▸ **SOURCE DOCUMENT**
»»

Tuesday, January 27, 2009

Thin White Rope and the Georgian dinner party

(Originally posted on MySpace on Sunday, January 28, 2007)

Thin White Rope and the Georgian dinner party

The guys in Thin White Rope were a heavy drinking bunch. I was not as much, but I did reserve the right to tie one at least once a month or so. I have lots of stories of drinking and drunkenness, but this is possibly the worst I've ever been involved in.

When the band was offered a tour of the Soviet Union in 1988, we were all pretty excited. Guy had reservations at first for a number of reasons, but even he fell in line with the rest of us and had to admit he was looking forward to going where few American bands had gone before. In fact, we were the first American independent band to be allowed on tour in the country. We were originally told that the trip would include Moscow, St. Petersburg, and one or two other cities in the western part of the country. We would be touring with two Italian bands and one Russian heavy metal band and we would be in the country for about a week. We planned to do the tour and then fly back to Italy, where we would catch a flight home in time for a good rest before Christmas.

When we arrived in Russia, in December of that year, we immediately had our passports taken away from us. We were told that this was for our own protection, because American passports sold for a small fortune on the black market and there were many people who wouldn't hesitate to cut our throats for ours if we had them on us. We were then told that the tour would cover four cities in total. Those were Moscow, Tbilisi (in Georgia), Vilnius and Kaunas (both in Lithuania). There was one show in Moscow and that would be broadcast on television throughout the whole of the Eastern Bloc. But to our surprise, we found we had 7 nights in Tbilisi, 5 in Vilnius and 3 in Kaunas. And there were two shows each and every night in those places. To say the least, we were a bit taken back by this announcement, but when I complained, I was told that we were contracted to these shows and if we didn't do them, we wouldn't be getting our passports back. Our Italian booking agent, who put these shows together, and in fact, put all of European tours together up to that point, was with us on this tour and he told us not to worry. He would take care of everything and make sure we had flights back to the States. But that's another story for another day…

This story is about one particular evening in Tbilisi. The day after our show in Moscow, we boarded a train to the Soviet country of Georgia. I was pretty excited about this as Tbilisi was technically in Asia, so it would be my first time in that continent. The train trip was three days long and lots happened along it. One day I'll tell you about the car matron and her attempts to get me married, one of our Russian tech roadies and his deadly brush with Chernobyl, and the separation of our car from the train, forcing us to careen down the Caucasian Mountains.

««

▸ **WORK ITEM**
Quote the Soviet tour story verbatim, beginning at the words "When the band" and stopping after "rest before Christmas.".

Data entries
»»

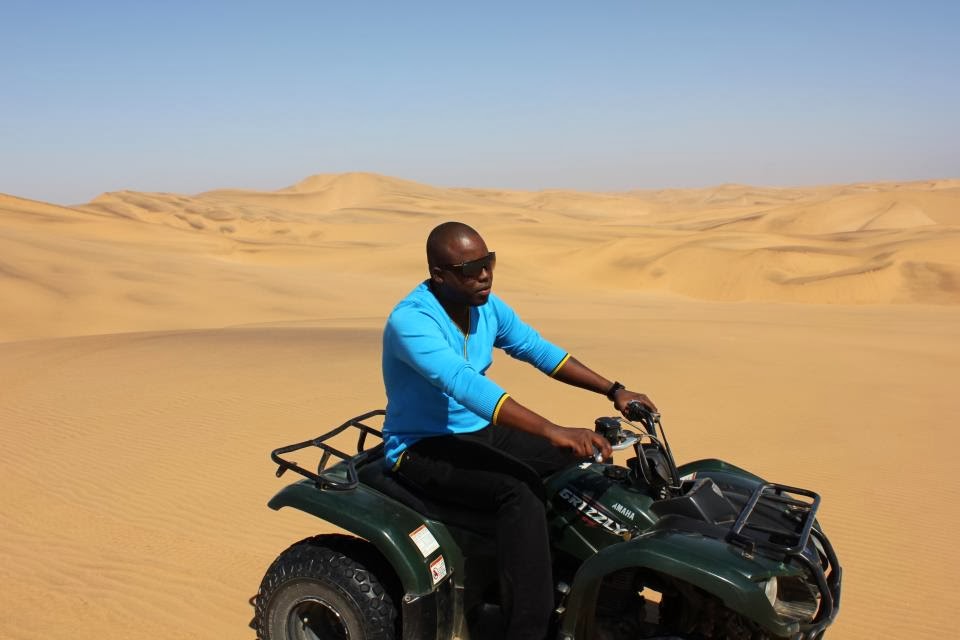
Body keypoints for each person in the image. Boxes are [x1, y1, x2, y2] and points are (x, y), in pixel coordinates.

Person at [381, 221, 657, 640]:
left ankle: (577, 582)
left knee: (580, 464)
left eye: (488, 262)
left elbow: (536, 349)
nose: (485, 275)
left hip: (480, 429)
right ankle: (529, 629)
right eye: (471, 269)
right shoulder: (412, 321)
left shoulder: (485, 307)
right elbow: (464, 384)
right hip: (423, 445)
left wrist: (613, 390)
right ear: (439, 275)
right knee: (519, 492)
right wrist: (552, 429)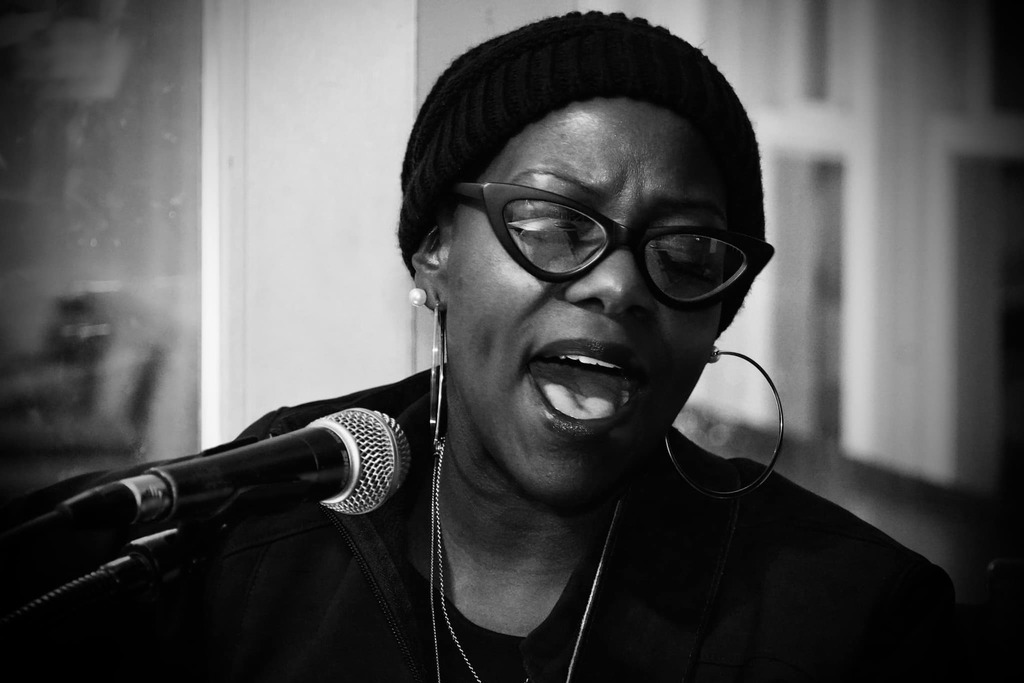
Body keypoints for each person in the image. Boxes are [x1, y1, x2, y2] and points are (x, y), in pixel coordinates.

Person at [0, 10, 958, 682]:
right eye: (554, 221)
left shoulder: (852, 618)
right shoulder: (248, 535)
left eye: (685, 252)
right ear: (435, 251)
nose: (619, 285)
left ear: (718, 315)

««

▸ **FINAL ANSWER**
When the band was offered a tour of the Soviet Union in 1988, we were all pretty excited. Guy had reservations at first for a number of reasons, but even he fell in line with the rest of us and had to admit he was looking forward to going where few American bands had gone before. In fact, we were the first American independent band to be allowed on tour in the country. We were originally told that the trip would include Moscow, St. Petersburg, and one or two other cities in the western part of the country. We would be touring with two Italian bands and one Russian heavy metal band and we would be in the country for about a week. We planned to do the tour and then fly back to Italy, where we would catch a flight home in time for a good rest before Christmas.